Le 28 Septembre 2023 s’est tenu à la Mairie de Paris, 2 rue Eugène Spuller dans le 3e arrondissement "LES RENCONTRES DE L’ AFRICANITÉ". Parrainé par l’Académie des Sciences du Management de Paris. Cette conférence/colloque a été une occasion exceptionnelle d’explorer l’Africanité sous plusieurs aspects.



Retour sur les rencontres de l'Africanité du 28 Septembre 2023
Sous la direction de Soufyane FRIMOUSSE, Maître de conférences, deux tables rondes vont donner la parole à de nombreux experts auprès d’un public curieux et concerné.
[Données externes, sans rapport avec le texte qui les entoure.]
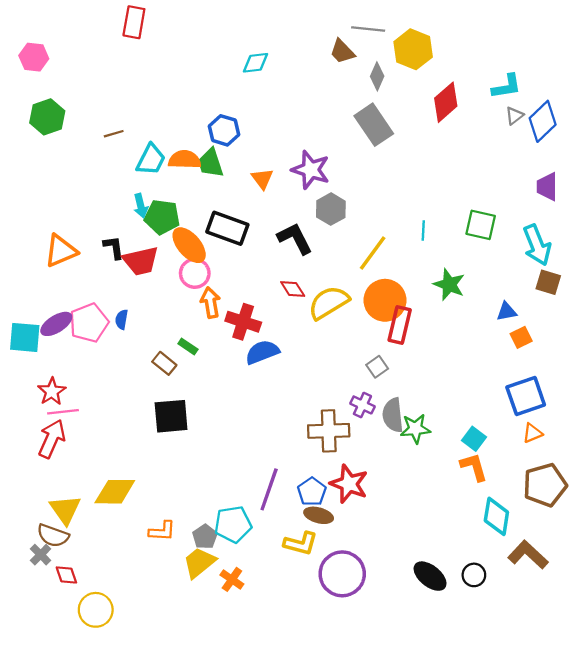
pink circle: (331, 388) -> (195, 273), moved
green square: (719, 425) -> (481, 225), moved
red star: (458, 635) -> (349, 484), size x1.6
La première table ronde intitulée «  Quelle relation entre l’Afrique et l’Europe dans un monde fragmenté ? » tente de remettre dans son contexte les éléments clés des difficultés dans le dialogue entre l’Afrique et l’Europe. Elle pose clairement la question de la rupture de ce dialogue, rupture envisagée comme nécessaire pour avancer.
 
Pour répondre à cette question quatre acteurs de premier plan,  Malick DIAWARA, Rédacteur en chef de « Le Point Afrique ». Azouz BEGAG, Écrivain et Chercheur en économie et sociologie, ancien Ministre délégué à la Promotion de l’égalité des chances ; et Philippe CLERC, Président de l’Association Internationale Francophone d’Intelligence Économique (AIFIE) et Président de l’Académie de l’Intelligence Économique ont apporté leur éclairage et expérience.

Résumé de l'Intervention de Philippe Clerc, Président de l’Association Internationale Francophone d’Intelligence Économique (AIFIE) et Président de l’Académie de l’Intelligence Économique

Les récentes années ont vu une transition majeure du monde, marquée par des ruptures et des crises multiples. Pour Philippe Clerc, ces bouleversements ont entraîné une "polycrise" mondiale, un concept partagé par des penseurs tels qu'Edgar Morin et le World Economic Forum. Cette polycrise se caractérise par des crises de diverses natures, englobant les domaines de l'énergie, du climat, de la géopolitique, de la sécurité, et de l'économie. Ces crises sont interconnectées, et leur impact global dépasse de loin la somme de leurs parties, rendant le risque imprévisible, comme l'indique le Global Risks report 2023 du World Economic Forum.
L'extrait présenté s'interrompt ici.